There are endless variations on this, obviously. But what would it look like for all Aspirational marriages to stay healthy? And to grow together over a lifetime? I’ve said in previous posts that for people with Leader traits, one of the primary evidences of grace is one’s willingness to strategically surrender the moment rather than trying to win the struggle.
Think of surrender as Gospel re-enactment: while those who want Jesus killed are convinced they’re right and Jesus is wrong, Jesus knows he’s right but does not engage them on that basis. Instead, he changes the question from who’s right/wrong to who will win/lose. Which leads Jesus to live out the most amazing act of grace—to know he’s right yet choosing to lose. The self-sacrifice of the one for the life of the many.
Like all marriages, Aspirational marriages must first keep their accounts short. Gospel re-enactment means both husband and wife practice slowing down, self-regulating, and taking a self-audit. Since people are more important than projects and problems, Aspirational couples practice shifting the agenda from getting something done to being present with the other. If any relational debts are discovered or revealed, then confessing, repenting, and forgiving are the graces that get exchanged between the two. This pattern is the bread and butter of any healthy relationship.

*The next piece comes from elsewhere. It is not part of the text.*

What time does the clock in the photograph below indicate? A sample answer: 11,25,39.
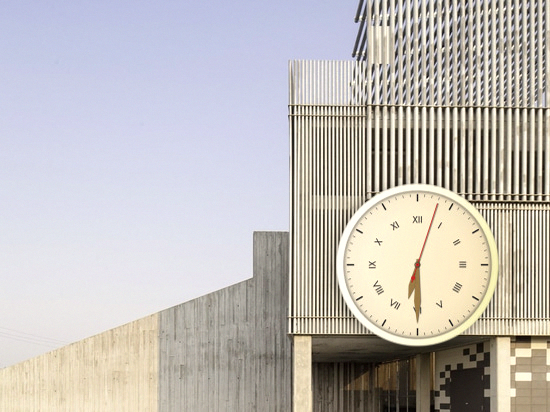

Now apply Gospel grace to the trait we call ambition—something Aspirational couples naturally possess. If ambition is exercised for its own sake, the Bible calls that selfish ambition. One way to frame selfish ambition is accumulation—of arguments won, of reputation magnified, of greater influence, more material goods, expanded opportunities, even time gained back—for one’s own sake and often at the expense of others. This is a Power couple who’s drifted from the center who, at the end of life, are left without anything to show for it. Think of Ahab and Jezebel as prime examples of a fallen Power couple.
Now think of ambition surrendered as accumulation held with an open hand—the Lord gives and the Lord takes away, blessed be the name of the Lord. Surrendered ambition is for the blessing of others, for the advancing of God’s name rather than one’s own. Surrendered ambition still does the things ambition does—building and developing and getting things done, but it does so with the awareness that the source of one’s own energy and vision and the accomplishing of things are all gifts from the Lord (see Deuteronomy 8:11-20). Think of Boaz and Ruth as prime examples of a rising Power couple.
What final pointers could we give to those in the Aspirational, Power Couple quadrant? I’d say the book of Ecclesiastes is a good resource to internalize. Specifically, “Better to have one handful [of ambition] with quietness [surrender] than two handfuls with hard work [selfish ambition] and chasing the wind” (4:6, NLT).
Because we have only one life, and it will soon be past; only what’s done for Christ will last.